Indie is also so casual about it, which perhaps hurt just as much as Etain’s cheeks do; she tries to tone down the excited excited ten year old with a puppy and a crwth and an unconventional singing voice and “shhh, etain,”--Etain, in turn, ends up covering her mouth with her hand and only lowers it when she is positive her smile has up and left and instead been replaced with something politer, something more regal and defined. Etain is neither of those words. She is not regal and the only thing defined about her is the way her nose juts out from the rest of her plain face, or her elbows and ribs buckling her brown skin.

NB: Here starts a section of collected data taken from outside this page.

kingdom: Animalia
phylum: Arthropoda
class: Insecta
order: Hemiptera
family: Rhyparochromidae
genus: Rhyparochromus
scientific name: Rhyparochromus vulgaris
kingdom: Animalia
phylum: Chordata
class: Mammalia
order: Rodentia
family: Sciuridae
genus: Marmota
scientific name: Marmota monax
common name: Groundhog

(but she tries, and trying is the only thing etain really ever does. tries to be quiet. tries to not become ophelia part 2 and accidentally-but-somehow-deliberately drown herself in rivers. her expression softens; so follows the lines of her face, tries to mimic the casual way indie looks at her. it’s no big deal! being solitary is a quiet assassin, had stabbed etain through the heart between her shoulder blades, avoiding her spine, through her ribs. meanwhile, indie is over here, like, “yo wanna be nohomo together?” and etain is trying not to cry.)
Meanwhile, meanwhile; Etain snorts out a short piece of laughter at how incredulous this all is. At least take her on a date first, Indie, sheesh.

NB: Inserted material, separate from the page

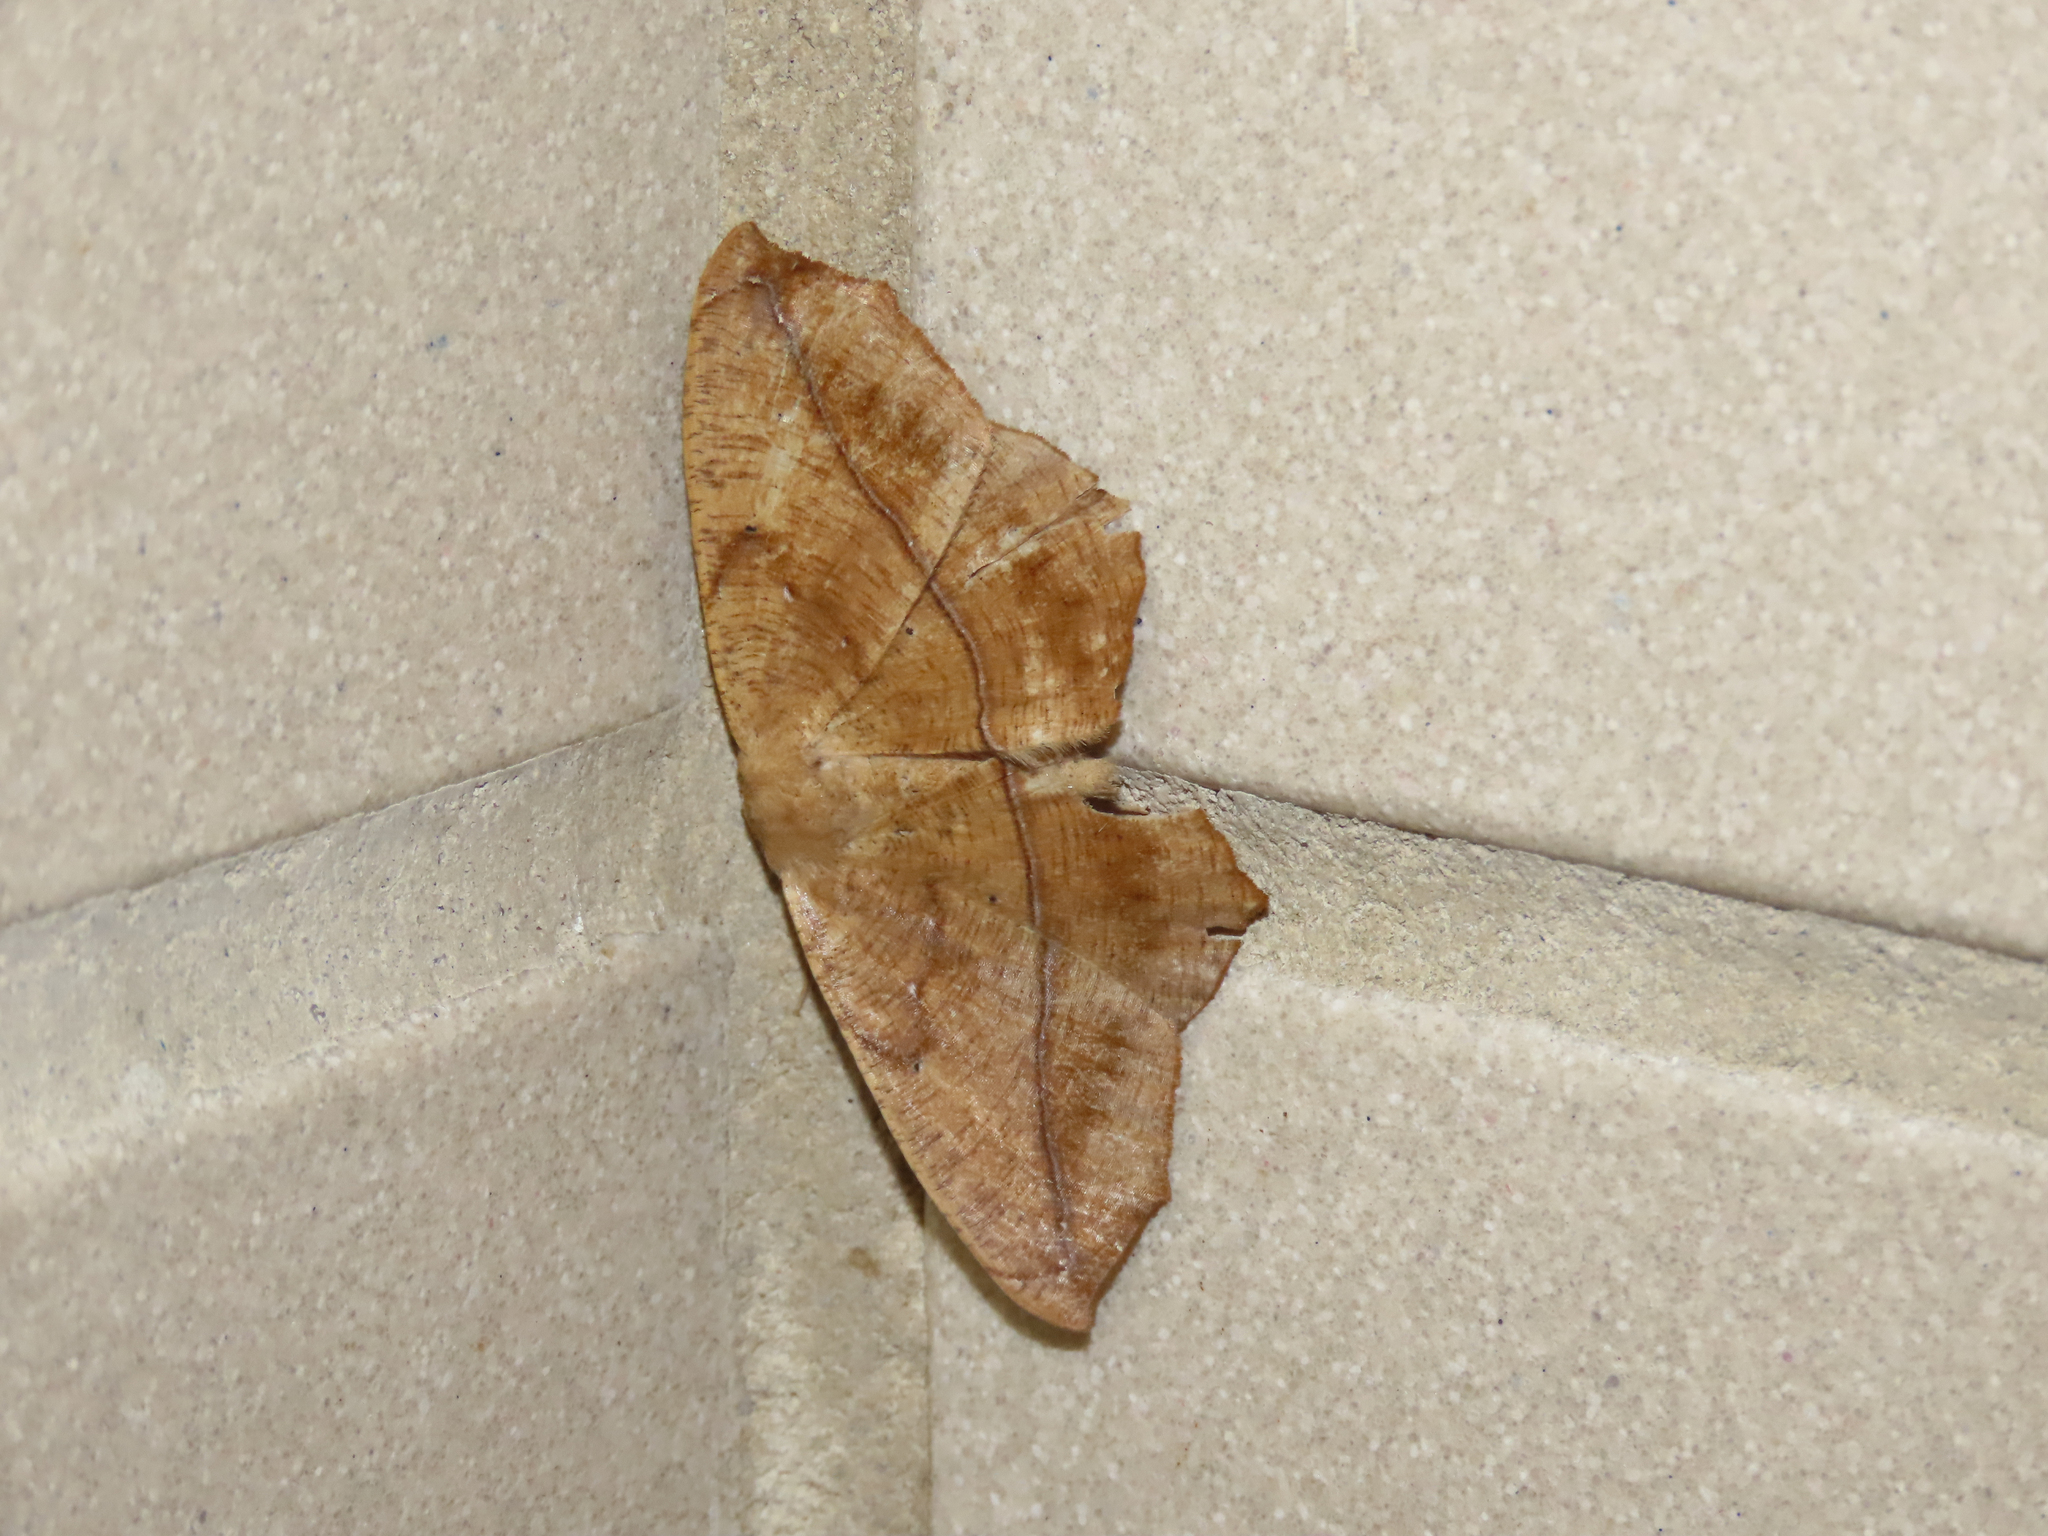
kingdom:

“Wow! That’d be real cool. Hey, do you know how to make a decent meal ‘cause I sure don’t which is kind of why I’ve been--”
a pause.
F*ck. Sh*t. Sh*t.
“Ummm, I’ve been--never mind. Haha.” Suddenly, Etain’s demeanour takes another turn; her shoulders curve in on themselves, inadvertently shielding herself from Indie; and then she takes a big goddamn whiff of the air. Etain has never been subtle. Probably, definitely, will never be.
“Hey. You’re. Are you a wolf too?”
and there it goes.
“Not that I’m assuming. Well, yes, I was assuming! But not like that. It’s just that you smell like wolf. Not saying you smell bad! Wolf isn’t a bad smell it’s just--wolf. I mean, I hope it’s not a bad smell ‘cause it’s what I smell like too but I didn’t want to just go and be all assuming in your werewolf-ness because that isn’t cute and yeah. And yeah.”